ORDERED that the order is reversed, on the facts and in the exercise of discretion, with costs, and the defendant's motion, in effect, pursuant to CPLR 3012(d) for leave to file and serve a late answer is granted.

"A defendant who has failed to timely answer a complaint and who seeks leave to file a late answer must provide a reasonable excuse for the delay and demonstrate a potentially meritorious defense to the action" (Bank of Am., N.A v Viener, 172 AD3d 795, 796; see Green Tree Servicing, LLC v Weiss, 180 AD3d 654, 655; see also CPLR 3012[d]). "Whether a proffered excuse is reasonable is a sui generis determination to be made by the court based on all relevant factors, including the extent of the delay, whether there has been prejudice to the opposing party, whether there has been willfulness, and the strong public policy in favor of resolving cases on the merits" (Nowakowski v Stages, 179 AD3d 822, 823 [internal quotation marks omitted]).
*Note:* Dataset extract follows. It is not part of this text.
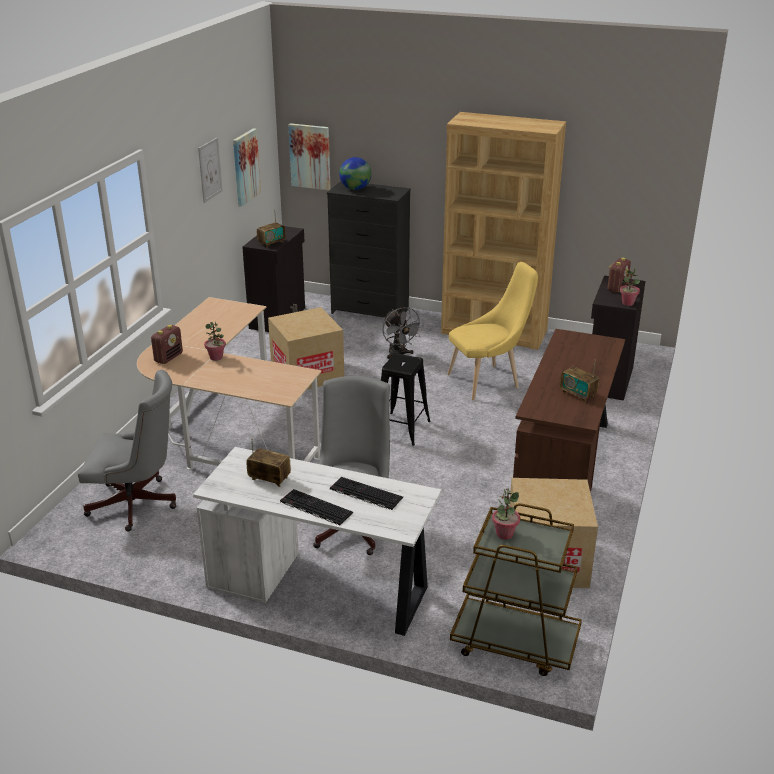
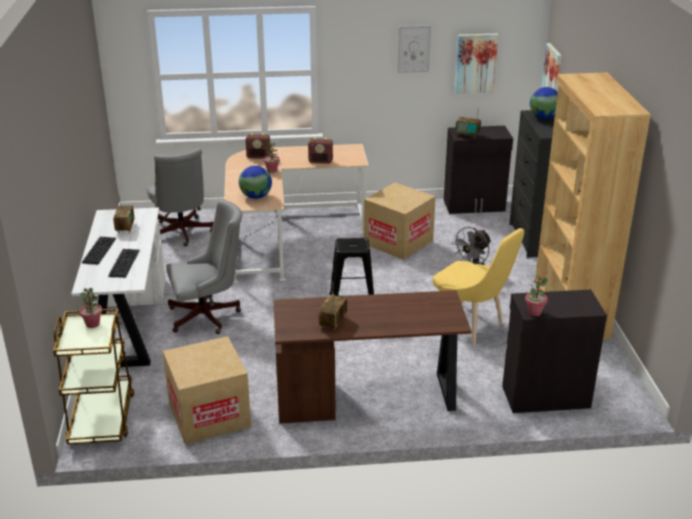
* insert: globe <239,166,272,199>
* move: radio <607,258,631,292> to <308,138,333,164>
Here, in light of the relatively short delay between when the defendant's time to answer expired and when the defendant moved for leave to file and serve a late answer, the absence of prejudice to the plaintiffs, the defendant's lack of willfulness, the existence of a potentially meritorious defense to the action, and the strong public policy that actions be resolved on the merits, the Supreme Court should have granted the defendant's motion, in effect, pursuant to CPLR 3012(d) for leave to file and serve a late answer (see Wilmington Trust, N.A. v Pape, 192 AD3d 947, 949; P & H Painting, Inc. v Flintlock Constr. Servs., LLC, 179 AD3d 1086, 1087; Arias v First Presbyt. Church in Jamaica, 97 AD3d 712, 712).

BRATHWAITE NELSON, J.P., CHAMBERS, WOOTEN and ZAYAS, JJ., concur.